Preserving Privacy in Software Composition Analysis: A Study of Technical Solutions and Enhancements
Huaijin Wang, Zhibo Liu, Yanbo Dai, Shuai Wang, Qiyi Tang, Sen Nie, Shi Wu
TL;DR
This work tackles the privacy challenges of software composition analysis (SCA) by analyzing privacy requirements and surveying landscape options. It develops two privacy-preserving frameworks on Centris: a similarity-test approach using SBB and a secure MPC-based approach using embedding models, demonstrating that MPC offers stronger privacy at the cost of higher overhead. To bridge practicality and privacy, the authors propose SafeSCA, a set of optimizations (binary embeddings, commit-based signature generation, and three client-side filters) that dramatically reduce encrypted computation and overall overhead while preserving accuracy. The result is a practical privacy-preserving SCA pipeline that reduces MPC overhead to a small fraction of total time and enables secure OSS dependency analysis in real-world scenarios.
Abstract
Software composition analysis (SCA) denotes the process of identifying open-source software components in an input software application. SCA has been extensively developed and adopted by academia and industry. However, we notice that the modern SCA techniques in industry scenarios still need to be improved due to privacy concerns. Overall, SCA requires the users to upload their applications' source code to a remote SCA server, which then inspects the applications and reports the component usage to users. This process is privacy-sensitive since the applications may contain sensitive information, such as proprietary source code, algorithms, trade secrets, and user data. Privacy concerns have prevented the SCA technology from being used in real-world scenarios.
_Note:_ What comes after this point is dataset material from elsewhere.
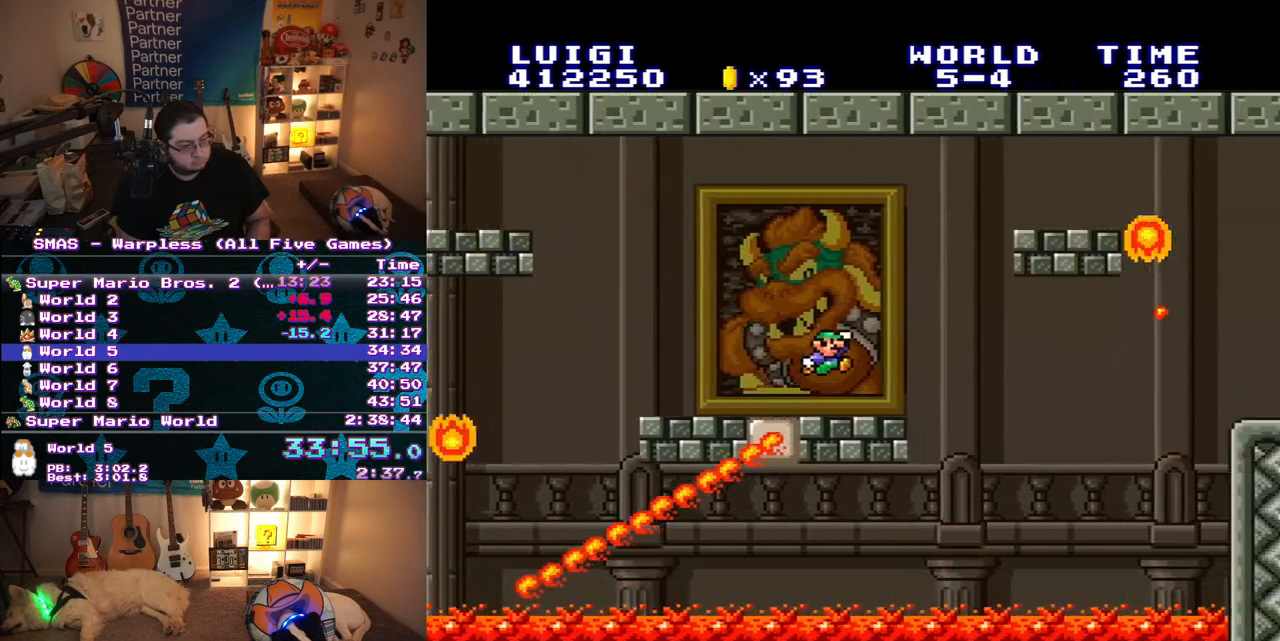
{"buttons": ["Y", "DPAD_RIGHT"], "events": [[17, "B", "down"], [233, "B", "up"]]}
Therefore, academia and the industry demand privacy-preserving SCA solutions. For the first time, we analyze the privacy requirements of SCA and provide a landscape depicting possible technical solutions with varying privacy gains and overheads. In particular, given that de facto SCA frameworks are primarily driven by code similarity-based techniques, we explore combining several privacy-preserving protocols to encapsulate the similarity-based SCA framework. Among all viable solutions, we find that multi-party computation (MPC) offers the strongest privacy guarantee and plausible accuracy; it, however, incurs high overhead (184 times). We optimize the MPC-based SCA framework by reducing the amount of crypto protocol transactions using program analysis techniques. The evaluation results show that our proposed optimizations can reduce the MPC-based SCA overhead to only 8.5% without sacrificing SCA's privacy guarantee or accuracy.